> Problem to solve:
Produce word for word the lines of the data below running from the one that has "Занимательное рисование песком" to the one that has "Deja una respuesta", inclusive, and no others.

> Source data:
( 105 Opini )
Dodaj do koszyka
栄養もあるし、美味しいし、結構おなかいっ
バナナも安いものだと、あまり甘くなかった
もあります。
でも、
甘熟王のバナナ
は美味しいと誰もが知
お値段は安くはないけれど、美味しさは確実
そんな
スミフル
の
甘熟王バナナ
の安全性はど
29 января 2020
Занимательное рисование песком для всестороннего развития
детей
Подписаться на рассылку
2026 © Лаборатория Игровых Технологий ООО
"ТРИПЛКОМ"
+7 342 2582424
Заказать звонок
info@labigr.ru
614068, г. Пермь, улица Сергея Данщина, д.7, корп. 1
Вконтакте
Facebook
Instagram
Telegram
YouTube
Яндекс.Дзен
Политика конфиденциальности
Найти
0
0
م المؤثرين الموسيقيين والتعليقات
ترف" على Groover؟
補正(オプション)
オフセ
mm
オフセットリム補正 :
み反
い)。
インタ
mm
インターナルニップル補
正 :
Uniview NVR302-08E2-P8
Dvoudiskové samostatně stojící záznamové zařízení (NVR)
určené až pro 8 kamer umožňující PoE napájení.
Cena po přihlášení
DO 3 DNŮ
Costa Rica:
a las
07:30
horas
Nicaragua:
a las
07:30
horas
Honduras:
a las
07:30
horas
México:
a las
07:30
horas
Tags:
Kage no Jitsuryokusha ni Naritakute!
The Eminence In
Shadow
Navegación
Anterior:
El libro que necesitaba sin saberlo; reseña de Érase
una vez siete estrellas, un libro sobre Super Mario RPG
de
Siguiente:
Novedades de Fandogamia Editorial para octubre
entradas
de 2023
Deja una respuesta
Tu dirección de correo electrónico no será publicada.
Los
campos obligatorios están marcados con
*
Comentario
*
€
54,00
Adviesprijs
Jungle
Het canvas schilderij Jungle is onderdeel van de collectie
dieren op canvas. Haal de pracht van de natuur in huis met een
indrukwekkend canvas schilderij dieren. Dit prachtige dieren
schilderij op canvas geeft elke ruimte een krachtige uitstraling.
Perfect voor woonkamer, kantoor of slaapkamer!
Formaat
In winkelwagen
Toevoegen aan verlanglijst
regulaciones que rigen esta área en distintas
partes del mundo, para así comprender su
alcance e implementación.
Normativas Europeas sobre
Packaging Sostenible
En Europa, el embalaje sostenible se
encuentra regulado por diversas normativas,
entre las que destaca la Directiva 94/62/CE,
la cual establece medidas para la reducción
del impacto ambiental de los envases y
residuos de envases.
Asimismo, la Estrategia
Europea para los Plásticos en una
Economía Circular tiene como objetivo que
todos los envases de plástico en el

> Task answer:
Занимательное рисование песком для всестороннего развития
детей
Подписаться на рассылку
2026 © Лаборатория Игровых Технологий ООО
"ТРИПЛКОМ"
+7 342 2582424
Заказать звонок
info@labigr.ru
614068, г. Пермь, улица Сергея Данщина, д.7, корп. 1
Вконтакте
Facebook
Instagram
Telegram
YouTube
Яндекс.Дзен
Политика конфиденциальности
Найти
0
0
م المؤثرين الموسيقيين والتعليقات
ترف" على Groover؟
補正(オプション)
オフセ
mm
オフセットリム補正 :
み反
い)。
インタ
mm
インターナルニップル補
正 :
Uniview NVR302-08E2-P8
Dvoudiskové samostatně stojící záznamové zařízení (NVR)
určené až pro 8 kamer umožňující PoE napájení.
Cena po přihlášení
DO 3 DNŮ
Costa Rica:
a las
07:30
horas
Nicaragua:
a las
07:30
horas
Honduras:
a las
07:30
horas
México:
a las
07:30
horas
Tags:
Kage no Jitsuryokusha ni Naritakute!
The Eminence In
Shadow
Navegación
Anterior:
El libro que necesitaba sin saberlo; reseña de Érase
una vez siete estrellas, un libro sobre Super Mario RPG
de
Siguiente:
Novedades de Fandogamia Editorial para octubre
entradas
de 2023
Deja una respuesta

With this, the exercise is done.